Abrió precipitadamente la puerta de atrás y fue a coger el animal. Pesaba bastante. El perro lanzó un amenazador gruñido, pero no opuso resistencia. Espérandieu lo dejó encima del asiento de atrás y luego se situó frente al volante. Echó un vistazo al reloj. ¡Las 2.20! ¡Ziegler no tardaría en llegar a su casa! «¡Martin, vete! ¡Vete! ¡Vete! ¡Por el amor de Dios!». Arrancó a toda velocidad, perdió el control y después de recobrarlo
in extremis
se alejó como un bólido por la blanca carretera. Aunque derrapó varias veces en las curvas, siguió así, con las manos crispadas en el volante, como un piloto de rally. El corazón le latía a ciento sesenta pulsaciones por minuto.

* * *

Una cruz… Una minúscula cruz trazada con tinta roja que primero había pasado inadvertida a su escrutinio, en pleno centro del recuadro D4. Servaz advirtió, exultante, que en aquel lugar había en el mapa un diminuto cuadrado negro en medio de una zona de bosques y montañas. ¿Sería un chalet o una cabaña? Daba igual. Servaz sabía ya adónde iba a dirigirse Ziegler al salir de la discoteca.

De pronto, consultó el reloj. Las 2.20… Estaba pasando algo raro… Espérandieu debía haber llamado hacía rato. ¡Hacía dieciséis minutos que Ziegler había salido de la discoteca! No se necesitaba tanto tiempo para… Un sudor frío le recorrió la espalda. ¡Tenía que irse inmediatamente!
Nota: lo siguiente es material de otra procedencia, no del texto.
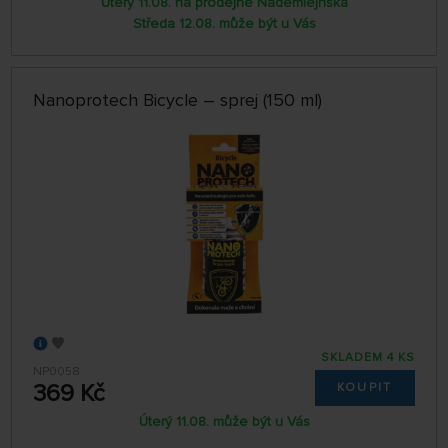
Úterý 11.08. na prodejně Nademlejnská
Středa 12.08. může být u Vás
Nanoprotech Bicycle – sprej (150 ml)
SKLADEM 4 KS
NP0058
369 Kč
KOUPIT
Úterý 11.08. může být u Vás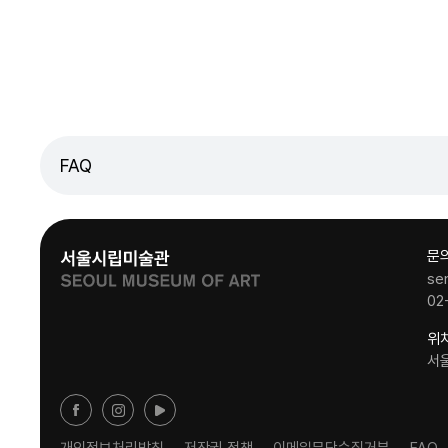
FAQ
문
se
02
위
서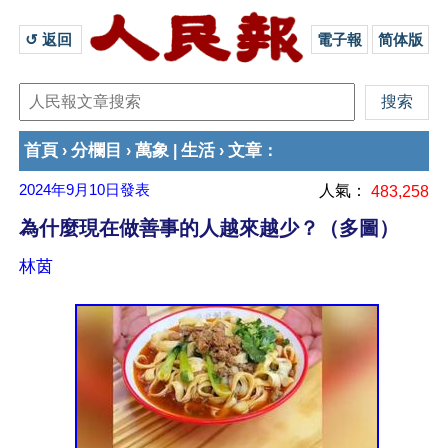
↺ 返回 
電子報
简体版
首頁
分欄目
萬象
生活
文章
›
›
|
›
：
2024年9月10日
發表
人氣：
483,258
為什麼現在做善事的人越來越少？（多圖）
林茵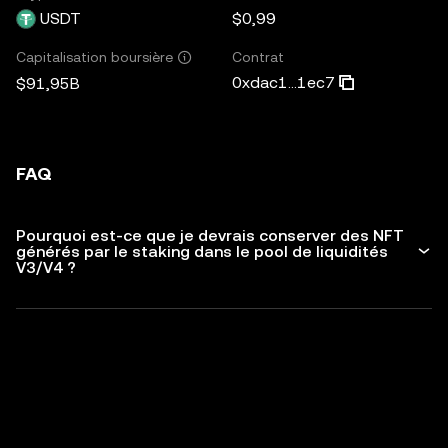
USDT
$0,99
Contrat
Capitalisation boursière
0xdac1...1ec7
$91,95B
FAQ
Pourquoi est-ce que je devrais conserver des NFT
générés par le staking dans le pool de liquidités
V3/V4 ?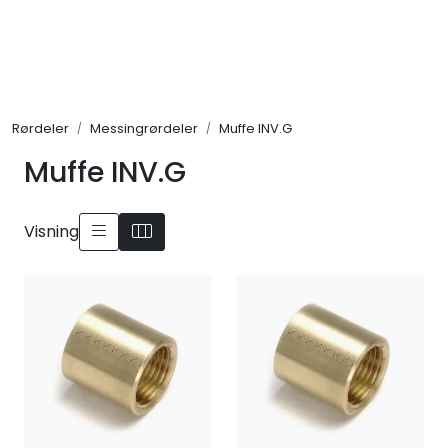
Skip to main content
Alle produkter
Rørdeler
Messingrørdeler
Muffe INV.G
KAMPANJER
Muffe INV.G
Kontakt Oss
Visning
Søk om proffkundekonto
Reservedeler
Outlet
Be om tilbud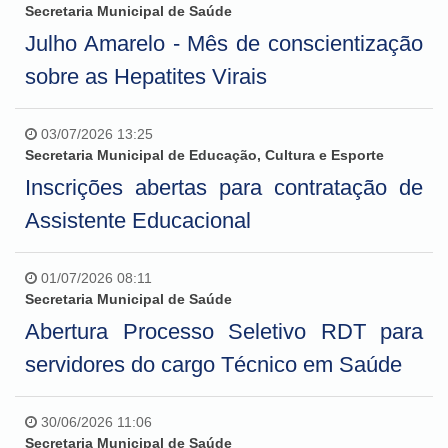
Secretaria Municipal de Saúde
Julho Amarelo - Mês de conscientização
sobre as Hepatites Virais
03/07/2026 13:25
Secretaria Municipal de Educação, Cultura e Esporte
Inscrições abertas para contratação de
Assistente Educacional
01/07/2026 08:11
Secretaria Municipal de Saúde
Abertura Processo Seletivo RDT para
servidores do cargo Técnico em Saúde
30/06/2026 11:06
Secretaria Municipal de Saúde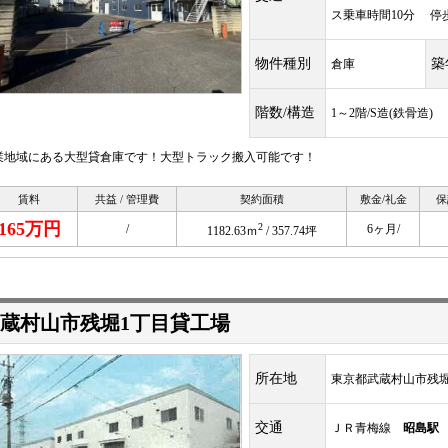
ス乗車時間10分 停
物件種別
築
倉庫
階数/構造
1～2階/S造(鉄骨造)
業地域にある大型貸倉庫です！大型トラック搬入可能です！
賃料
共益 / 管理費
契約面積
敷金/礼金
保
165万円
2
/
6ヶ月/
1182.63ｍ
/ 357.74坪
蔵村山市残堀1丁目貸工場
所在地
東京都武蔵村山市残堀1
交通
ＪＲ青梅線
昭島駅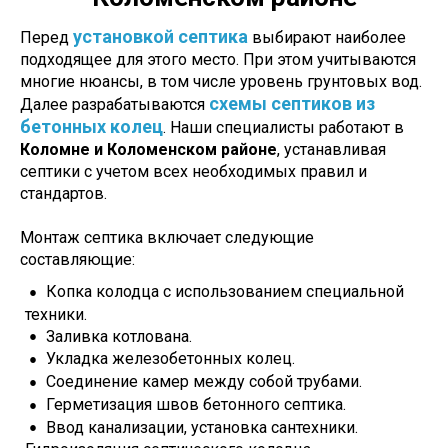
установкой септика
Перед
выбирают наиболее
подходящее для этого место. При этом учитываются
многие нюансы, в том числе уровень грунтовых вод.
схемы септиков из
Далее разрабатываются
бетонных колец
.
Наши специалисты работают в
Коломне и Коломенском районе
, устанавливая
септики с учетом всех необходимых правил и
стандартов.
Монтаж септика включает следующие
составляющие:
Копка колодца с использованием специальной
техники.
Заливка котлована.
Укладка железобетонных колец.
Соединение камер между собой трубами.
Герметизация швов бетонного септика.
Ввод канализации, установка сантехники.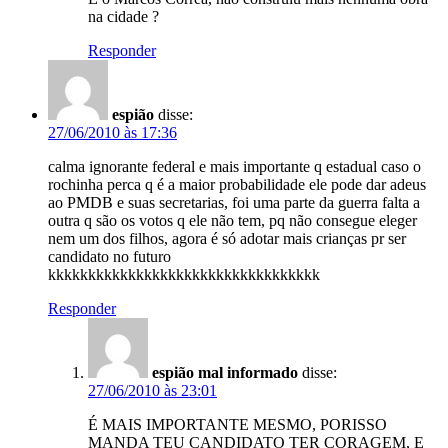
na cidade ?
Responder
espião
disse:
27/06/2010 às 17:36
calma ignorante federal e mais importante q estadual caso o
rochinha perca q é a maior probabilidade ele pode dar adeus
ao PMDB e suas secretarias, foi uma parte da guerra falta a
outra q são os votos q ele não tem, pq não consegue eleger
nem um dos filhos, agora é só adotar mais crianças pr ser
candidato no futuro
kkkkkkkkkkkkkkkkkkkkkkkkkkkkkkkkkk
Responder
espião mal informado
disse:
27/06/2010 às 23:01
É MAIS IMPORTANTE MESMO, PORISSO
MANDA TEU CANDIDATO TER CORAGEM, E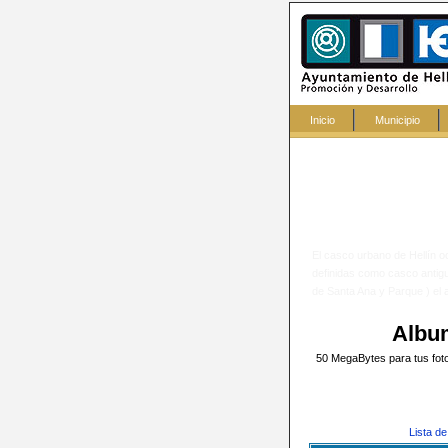
Inicio
Municipio
El casco urbano de Hellín 
definidas como casco antiguo
de Santa Ana y Parque ) el 
Albu
50 MegaBytes para tus fotos
Lista d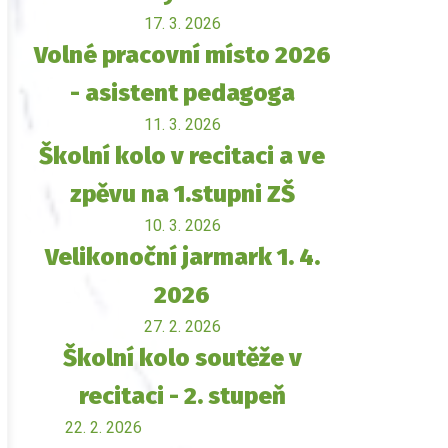
17. 3. 2026
Volné pracovní místo 2026
- asistent pedagoga
11. 3. 2026
Školní kolo v recitaci a ve
zpěvu na 1.stupni ZŠ
10. 3. 2026
Velikonoční jarmark 1. 4.
2026
27. 2. 2026
Školní kolo soutěže v
recitaci - 2. stupeň
22. 2. 2026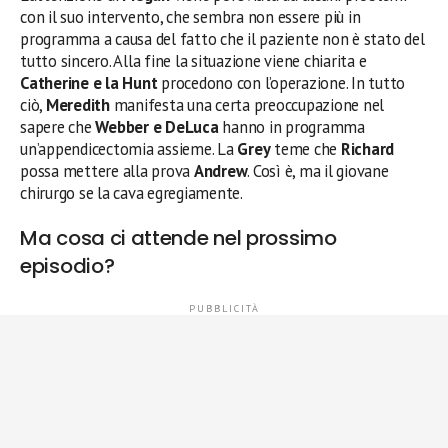
con il suo intervento, che sembra non essere più in
programma a causa del fatto che il paziente non è stato del
tutto sincero. Alla fine la situazione viene chiarita e
Catherine e la Hunt
procedono con l’operazione. In tutto
ciò,
Meredith
manifesta una certa preoccupazione nel
sapere che
Webber e DeLuca
hanno in programma
un’appendicectomia assieme. La
Grey
teme che
Richard
possa mettere alla prova
Andrew
. Così è, ma il giovane
chirurgo se la cava egregiamente.
Ma cosa ci attende nel prossimo
episodio?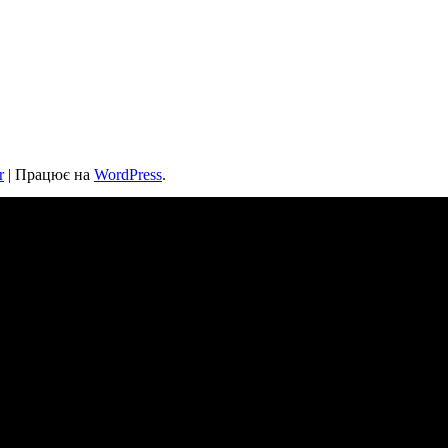
r
| Працює на
WordPress
.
Después de lanzar una atemorizada mirada en dirección a la puerta, volvió a dejar el mapa donde lo había encontrado, apagó la lámpara del escritorio y el interruptor de la habitación. Cuando entró en el salón, oyó un rugido fuera… Se precipitó hacia la ventana, justo a tiempo para ver aparecer la moto de Ziegler en la esquina el edificio. Se quedó helado. «¡Ya está aquí!».
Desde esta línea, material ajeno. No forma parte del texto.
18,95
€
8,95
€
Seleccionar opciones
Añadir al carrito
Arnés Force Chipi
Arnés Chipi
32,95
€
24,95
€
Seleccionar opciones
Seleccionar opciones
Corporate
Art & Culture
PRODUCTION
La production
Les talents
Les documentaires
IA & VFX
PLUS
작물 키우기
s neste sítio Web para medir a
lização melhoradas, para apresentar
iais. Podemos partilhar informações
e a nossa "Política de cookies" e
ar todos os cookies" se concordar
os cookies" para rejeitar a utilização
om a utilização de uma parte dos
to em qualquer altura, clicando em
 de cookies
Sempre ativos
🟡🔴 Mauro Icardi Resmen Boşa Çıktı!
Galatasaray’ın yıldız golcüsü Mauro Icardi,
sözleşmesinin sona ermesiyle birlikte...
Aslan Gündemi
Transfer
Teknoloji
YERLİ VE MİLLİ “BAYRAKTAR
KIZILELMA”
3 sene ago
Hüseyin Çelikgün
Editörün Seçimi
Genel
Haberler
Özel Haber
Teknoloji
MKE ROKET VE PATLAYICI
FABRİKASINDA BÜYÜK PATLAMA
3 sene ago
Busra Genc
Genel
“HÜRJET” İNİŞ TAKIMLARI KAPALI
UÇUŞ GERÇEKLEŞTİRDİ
Se abalanzó para apagar la luz de la sala de estar.

Después se dirigió a toda prisa hacia la puerta, salió del apartamento y cerró con suavidad tras de sí. Le temblaba tanto la mano que estuvo a punto de caérsele la llave maestra. Una vez hubo cerrado con llave, se abalanzó hacia las escaleras pero se paró en seco a los pocos peldaños. ¿Adónde iba? No podía tomar aquella salida. Si bajaba por allí, se toparía de frente con ella. Oyó, sobrecogido, el chirrido de la puerta principal, situado dos pisos más abajo. ¡Estaba atrapado! Volvió a subir los escalones de dos en dos, tratando de no hacer ruido. Se volvía a encontrar en el punto de partida: el rellano del segundo. Miró en torno a sí. No había salida ni escondite posible… Ziegler vivía en el último piso.

El corazón le brincaba en el pecho como si quisiera excavar un túnel. Intentó reflexionar. Ella iba a aparecer de un momento a otro y lo encontraría allí. ¿Cómo iba a reaccionar? Se suponía que él estaba enfermo en cama y eran casi las dos y media de la mañana. «¡Piensa!». No podía. No le quedaba otra opción. Volvió a sacar la llave maestra, abrió la puerta y la cerró. «¡Dale la vuelta a la llave!». Después se precipitó hacia el salón. Aquel maldito apartamento estaba demasiado despejado, era demasiado espartano. ¡No había ningún sitio donde esconderse! Por un instante se planteó la posibilidad de encender la luz, sentarse en el sofá y recibirla así, como si nada. Le diría que había entrado con su llave maestra, que tenía algo importante que decirle. ¡No! ¡Era una estupidez! Estaba sudoroso, jadeante, y ella percibiría enseguida el miedo en su mirada. Debería haberla esperado en el rellano. ¡Qué imbécil! ¡Ahora era demasiado tarde! ¿Sería capaz de matarlo?